B. subtilis Preparation and Transformation (modified from Zhang & Zhang, 2010)
The changes to the original protocol are indicated by asterisks (*), and supported by figures where appropriate.
- Inoculate B. subtilis SCK6 pAX01-comK cells into 3mL LB medium with 1 μg/mL erythromycin and 1 μg/mL lincomycin in a test tube.
- Cultivate cells overnight at 37 °C, shaking at 200 rpm.
- *Take initial absorbance reading at OD600 and calculate difference to 1.0; dilute to 1.0 with fresh LB using standard curve.
- *Add 20% xylose for 2% final xylose concentration.
- Grow cells for 2 hours at 37 °C, shaking at 200 rpm.
- Divide into aliquots and store at -80 °C with *25% (w/v) glycerol OR proceed with transformation.
- *Calculate volume for 400 ng DNA and add to 100 μL supercompetent cells in a plastic tube.
- *Cultivate cells for >2 hours at 37 °C without shaking.
- Spread on LB plates (with appropriate antibiotic selection).
- Incubate plates at 37 °C for 20 hours.
B. subtilis Colony PCR
- Pick a colony and resuspend in 50μL of TE buffer.
- Heat for 5 minutes at 100 °C.
- Spin down for 30 seconds and use 5μL for the PCR.
Making 2x SG Media for Sporulation of B. subtilis
- Measure 16.0g Difco nutrient broth, 2.0 g KCl, and 0.5 g MgSO4∙7H2O. Add to large bottle and add distilled water for a 1L solution.
- Adjust the pH to 7.0 and autoclave.
- After cooling, add the following sterile solutions: 1 mL of 1M Ca(NO3)2, 1 mL of 0.1M MnCl2∙4H2O, 1 mL of 1 mM FeSO4, and 2 mL of 50% (w/v) glucose.
Generating and Harvesting B. subtilis Spores
- Inoculate 10-50 mL of LB medium with cells from a fresh colony of B. subtilis
- Grow for 6-8 hours at 37°C with shaking at 200 rpm.
- Dilute 1/200 into 50-10,000 ml 2xSG medium in an appropriate vessel and grow at 37°C with shaking at 200 rpm.
- After 2-3 days, over 90% of the population should be spores. Pellet cells at 9000 rpm for 20 minutes at 4 °C.
- Wash spores with ice-cold water 8-10 times.

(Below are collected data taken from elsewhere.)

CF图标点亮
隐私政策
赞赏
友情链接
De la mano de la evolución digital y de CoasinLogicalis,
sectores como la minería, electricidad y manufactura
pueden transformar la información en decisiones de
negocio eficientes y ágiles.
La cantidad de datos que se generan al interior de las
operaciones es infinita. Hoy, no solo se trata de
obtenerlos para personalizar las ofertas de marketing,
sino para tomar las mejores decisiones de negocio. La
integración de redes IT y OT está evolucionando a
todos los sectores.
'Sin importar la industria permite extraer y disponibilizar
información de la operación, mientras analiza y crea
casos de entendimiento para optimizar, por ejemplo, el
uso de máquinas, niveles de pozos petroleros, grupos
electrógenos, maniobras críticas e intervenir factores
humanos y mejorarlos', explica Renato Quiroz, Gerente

- Store at 4 °C with weekly changes of water OR at -20 °C for long-term storage.
Bacterial Smear
- Glass microscope slides
- Draw a one inch circle on the back of a glass microscope slide
- Pipet 50 μL of distilled water in the circle and use a sterile inoculation loop to transfer a colony of bacteria into this water
- Fix bacteria on to the slide by running it through a flame a few times
- Allow the smear to dry before performing any stains
Gram Stain
- Crystal violet
- Lugol's iodine
- Safrinin
- Flood bacterial smear with Crystal Violet for one minute
- Rinse with distilled water
- Flood with Lugol's Iodine for one minute
- Rinse with distilled water
- Decolourize smear using alternating applications of 95% ethanol for ten second and distilled water for ten seconds until the water running off of the slide runs clear
- Counter-stain with Safrinin for one minute
- Rinse one last time with distilled water and pat dry with Kim-wipes
Gram-negative cells will stain pink or red, and Gram-positive cells will stain purple or blue.
Spore Stain
- Malachite green
- Safrinin
- Collect the spores for the smear from the suspended spores by centrifuging them for two minutes at 14,000 rpm, and use an inocculation loop to collect the spores
- Place slides onto a hot plate at 150 °C
- Place a piece of paper towel over the smear to allow for complete flooding and steaming with Malachite Green
- Continuously flood the paper towl to prevent drying for five minutes
- Rinse with distilled water
- Counter-stain with Safrinin for one minute
- Rinse one last time with distilled water and pat dry with Kim-wipes
Cells will stain pink and spores will stain green.